(Saved data entries)
**********

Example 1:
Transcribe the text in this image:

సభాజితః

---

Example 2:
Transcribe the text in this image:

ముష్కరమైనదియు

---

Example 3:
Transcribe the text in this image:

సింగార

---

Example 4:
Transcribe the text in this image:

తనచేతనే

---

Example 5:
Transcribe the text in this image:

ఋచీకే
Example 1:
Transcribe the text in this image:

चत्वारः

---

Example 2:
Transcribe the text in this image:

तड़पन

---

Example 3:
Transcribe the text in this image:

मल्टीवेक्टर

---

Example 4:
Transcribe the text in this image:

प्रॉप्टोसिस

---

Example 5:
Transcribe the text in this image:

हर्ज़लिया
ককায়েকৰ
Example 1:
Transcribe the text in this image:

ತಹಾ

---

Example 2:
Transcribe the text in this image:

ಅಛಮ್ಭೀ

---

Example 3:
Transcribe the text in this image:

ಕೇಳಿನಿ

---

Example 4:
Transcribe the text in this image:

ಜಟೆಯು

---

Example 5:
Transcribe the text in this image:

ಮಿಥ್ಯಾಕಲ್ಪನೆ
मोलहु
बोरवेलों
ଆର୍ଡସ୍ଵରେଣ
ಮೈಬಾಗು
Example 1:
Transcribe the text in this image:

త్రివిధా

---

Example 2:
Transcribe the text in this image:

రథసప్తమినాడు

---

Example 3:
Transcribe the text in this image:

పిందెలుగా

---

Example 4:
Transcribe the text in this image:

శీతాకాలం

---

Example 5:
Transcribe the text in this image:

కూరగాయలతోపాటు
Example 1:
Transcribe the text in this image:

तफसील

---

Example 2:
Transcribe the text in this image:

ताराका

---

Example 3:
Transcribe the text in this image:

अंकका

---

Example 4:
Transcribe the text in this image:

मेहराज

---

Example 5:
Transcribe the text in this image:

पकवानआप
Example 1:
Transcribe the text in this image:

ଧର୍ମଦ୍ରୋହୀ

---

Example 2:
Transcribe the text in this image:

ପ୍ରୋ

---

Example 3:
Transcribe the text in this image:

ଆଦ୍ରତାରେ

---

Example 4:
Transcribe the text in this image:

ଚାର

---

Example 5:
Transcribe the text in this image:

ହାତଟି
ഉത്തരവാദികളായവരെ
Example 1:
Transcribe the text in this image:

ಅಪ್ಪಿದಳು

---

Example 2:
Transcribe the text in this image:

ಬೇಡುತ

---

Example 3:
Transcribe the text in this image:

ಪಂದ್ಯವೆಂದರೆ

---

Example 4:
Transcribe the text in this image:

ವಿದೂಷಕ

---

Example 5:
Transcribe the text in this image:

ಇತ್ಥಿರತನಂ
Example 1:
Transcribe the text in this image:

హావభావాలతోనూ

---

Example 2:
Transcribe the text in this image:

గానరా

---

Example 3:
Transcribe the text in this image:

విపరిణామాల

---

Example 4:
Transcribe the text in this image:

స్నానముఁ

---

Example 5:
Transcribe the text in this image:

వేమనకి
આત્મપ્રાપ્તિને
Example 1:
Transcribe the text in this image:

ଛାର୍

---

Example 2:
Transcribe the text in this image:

**********

### What you should do
Set every record down again, exactly as given.

### Solution to the problem
Example 1:
Transcribe the text in this image:

సభాజితః

---

Example 2:
Transcribe the text in this image:

ముష్కరమైనదియు

---

Example 3:
Transcribe the text in this image:

సింగార

---

Example 4:
Transcribe the text in this image:

తనచేతనే

---

Example 5:
Transcribe the text in this image:

ఋచీకే
Example 1:
Transcribe the text in this image:

चत्वारः

---

Example 2:
Transcribe the text in this image:

तड़पन

---

Example 3:
Transcribe the text in this image:

मल्टीवेक्टर

---

Example 4:
Transcribe the text in this image:

प्रॉप्टोसिस

---

Example 5:
Transcribe the text in this image:

हर्ज़लिया
ককায়েকৰ
Example 1:
Transcribe the text in this image:

ತಹಾ

---

Example 2:
Transcribe the text in this image:

ಅಛಮ್ಭೀ

---

Example 3:
Transcribe the text in this image:

ಕೇಳಿನಿ

---

Example 4:
Transcribe the text in this image:

ಜಟೆಯು

---

Example 5:
Transcribe the text in this image:

ಮಿಥ್ಯಾಕಲ್ಪನೆ
मोलहु
बोरवेलों
ଆର୍ଡସ୍ଵରେଣ
ಮೈಬಾಗು
Example 1:
Transcribe the text in this image:

త్రివిధా

---

Example 2:
Transcribe the text in this image:

రథసప్తమినాడు

---

Example 3:
Transcribe the text in this image:

పిందెలుగా

---

Example 4:
Transcribe the text in this image:

శీతాకాలం

---

Example 5:
Transcribe the text in this image:

కూరగాయలతోపాటు
Example 1:
Transcribe the text in this image:

तफसील

---

Example 2:
Transcribe the text in this image:

ताराका

---

Example 3:
Transcribe the text in this image:

अंकका

---

Example 4:
Transcribe the text in this image:

मेहराज

---

Example 5:
Transcribe the text in this image:

पकवानआप
Example 1:
Transcribe the text in this image:

ଧର୍ମଦ୍ରୋହୀ

---

Example 2:
Transcribe the text in this image:

ପ୍ରୋ

---

Example 3:
Transcribe the text in this image:

ଆଦ୍ରତାରେ

---

Example 4:
Transcribe the text in this image:

ଚାର

---

Example 5:
Transcribe the text in this image:

ହାତଟି
ഉത്തരവാദികളായവരെ
Example 1:
Transcribe the text in this image:

ಅಪ್ಪಿದಳು

---

Example 2:
Transcribe the text in this image:

ಬೇಡುತ

---

Example 3:
Transcribe the text in this image:

ಪಂದ್ಯವೆಂದರೆ

---

Example 4:
Transcribe the text in this image:

ವಿದೂಷಕ

---

Example 5:
Transcribe the text in this image:

ಇತ್ಥಿರತನಂ
Example 1:
Transcribe the text in this image:

హావభావాలతోనూ

---

Example 2:
Transcribe the text in this image:

గానరా

---

Example 3:
Transcribe the text in this image:

విపరిణామాల

---

Example 4:
Transcribe the text in this image:

స్నానముఁ

---

Example 5:
Transcribe the text in this image:

వేమనకి
આત્મપ્રાપ્તિને
Example 1:
Transcribe the text in this image:

ଛାର୍

---

Example 2:
Transcribe the text in this image:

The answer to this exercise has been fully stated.